Cuando lo que se espera -eso esperable según el protocolo- no adviene, la cosa se resuelve pensando que el otro no entiende y hay que enseñarle. No se piensa que eso que se espera, justamente, casi nunca incluye al otro. El tedio de lo esperable y del terreno seguro: pretender que las personas también vengan con etiquetado frontal. Todo se plantea como si esa tarea infinita, imposible de completar o incompleta por definición, esa tarea finalmente imposible, la de conocer al otro, fuese perfectamente posible antes incluso de verlo por primera vez, es decir: antes  incluso del encuentro de los cuerpos. Y en las antípodas, un encuentro, ese que resulta siempre incalculable y fuera de protocolo -el deseo: lo radicalmente imposible de protocolizar-.

Entre las múltiples diferencias entre la psicología y el psicoanálisis se encuentra justamente el hecho de que la psicología, como dice Foucault, “no puede desvincularse jamás de cierto programa normativo (...) toda psicología es una pedagogía”. En la misma dirección, Lacan sostuvo que el psicólogo adopta una posición despectiva “en la medida en que siempre es más o menos un pedante, en el sentido original del término”. Y ese sentido original viene de pedagogo, del maestro de a pie. El psicólogo sabe lo que “le conviene al otro”, sabe y le enseña -y ese otro es siempre el mismo-. Si la posición es despectiva, lo es justamente por rechazar la singularidad de cada quien. Es una especie de tutor o encargado. El psicoanálisis, en cambio, es una práctica de la erótica de los cuerpos y, en ese sentido, nada de lo que ahí transcurre puede aprenderse. Más bien, barthesianamente, se tratará, llegado el caso, de desaprender. De desaprender las certezas y los códigos, de sacarse de encima el lastre de las buenas costumbres familiares y de los apremios sociales y nada de eso se plantea ni como finalidad, ni como cura, ni como pedagogía -y tampoco es seguro que eso vaya a pasar-. El psicoanálisis no es una pedagogía, porque lo que Freud descubre es que la pedagogía obtura los canales por los que el placer pasa.
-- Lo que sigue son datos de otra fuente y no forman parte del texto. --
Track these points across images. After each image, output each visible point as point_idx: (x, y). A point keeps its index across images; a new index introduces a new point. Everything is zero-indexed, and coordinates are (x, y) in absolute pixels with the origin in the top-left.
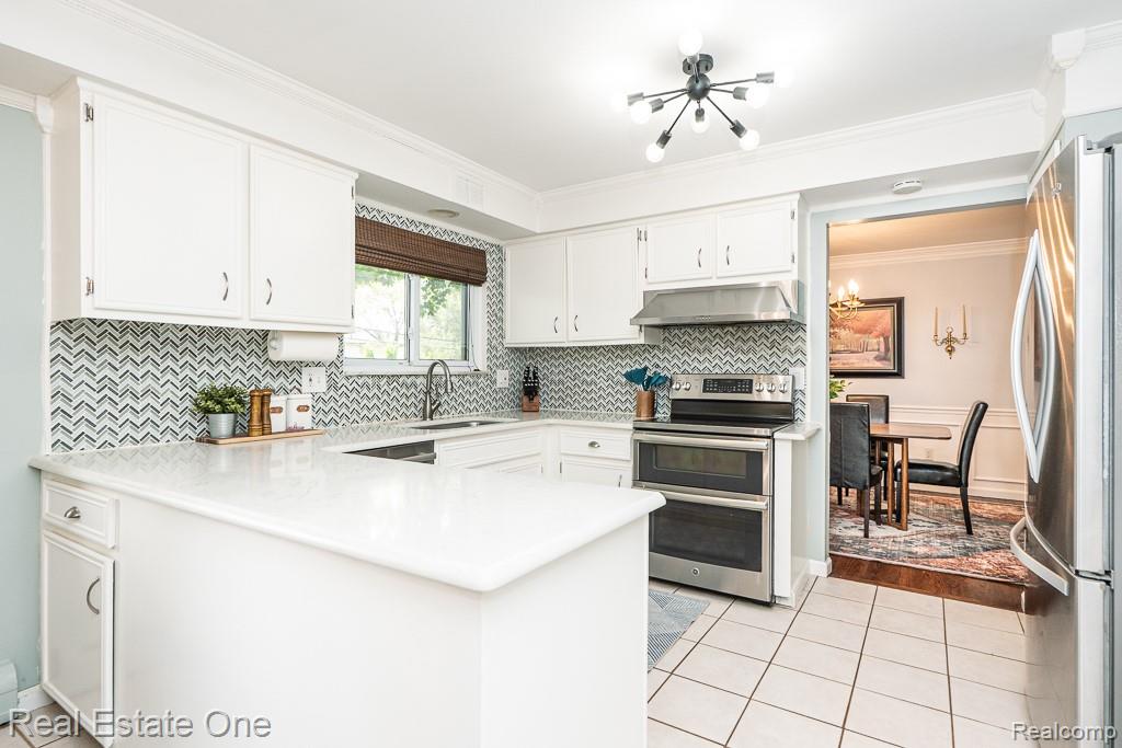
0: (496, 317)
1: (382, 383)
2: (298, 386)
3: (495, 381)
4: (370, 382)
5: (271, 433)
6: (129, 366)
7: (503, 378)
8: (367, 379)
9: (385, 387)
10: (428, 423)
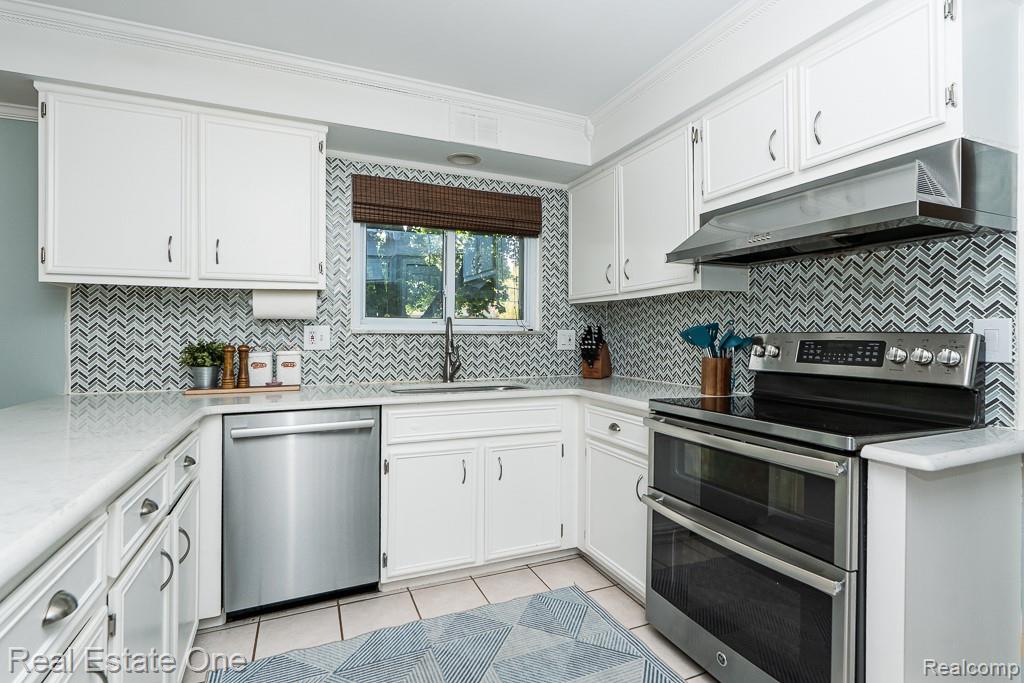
0: (558, 270)
1: (398, 342)
2: (300, 344)
3: (555, 343)
4: (383, 340)
5: (249, 387)
6: (135, 324)
7: (567, 340)
8: (380, 338)
9: (403, 346)
10: (449, 385)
“No existe una escuela que enseñe a vivir”, desarma y sangra, desarmar y sangrar. Desaprender es una de mis canciones preferidas del disco de Barfeye, lector de Barthes, que se llama, un poco irónicamente, Cómo capitalizar la tristeza. Un disco sobre la pérdida, sobre el desamor. Un disco que también incluye, justamente, una canción que se llama Yo no aprendí nada. El desamor también es un encuentro  sorpresivo.

Acaso el lenguaje, ese que desde el código lo excede, ese que “le hace trampas a la lengua”, ese que sortea la barrera de la represión, del poder y del servilismo e irrumpe sorpresivamente como cifra de un sujeto incierto, sea más bien el lenguaje que abre a la guerra. “Se abrió el lenguaje, se abrió la guerra”, Juan Ritvo cita a Lacan. Es el lenguaje que excede el código, que nos pone al salvo de ser máquinas, que nos conduce una y otra vez al malentendido y al equívoco, sin los cuales no habría encuentro posible. Porque no hay vida sin pérdida, porque no hay vida sino en la posibilidad de perder algo. Y eso nunca es sin otros.

Acaso, como dice Valeria Luiselli en Papeles falsos, un libro que me prestó Carmen Güiraldes, “aprender a hablar es darse cuenta, poco a poco, de que no podemos decir nada sobre nada”.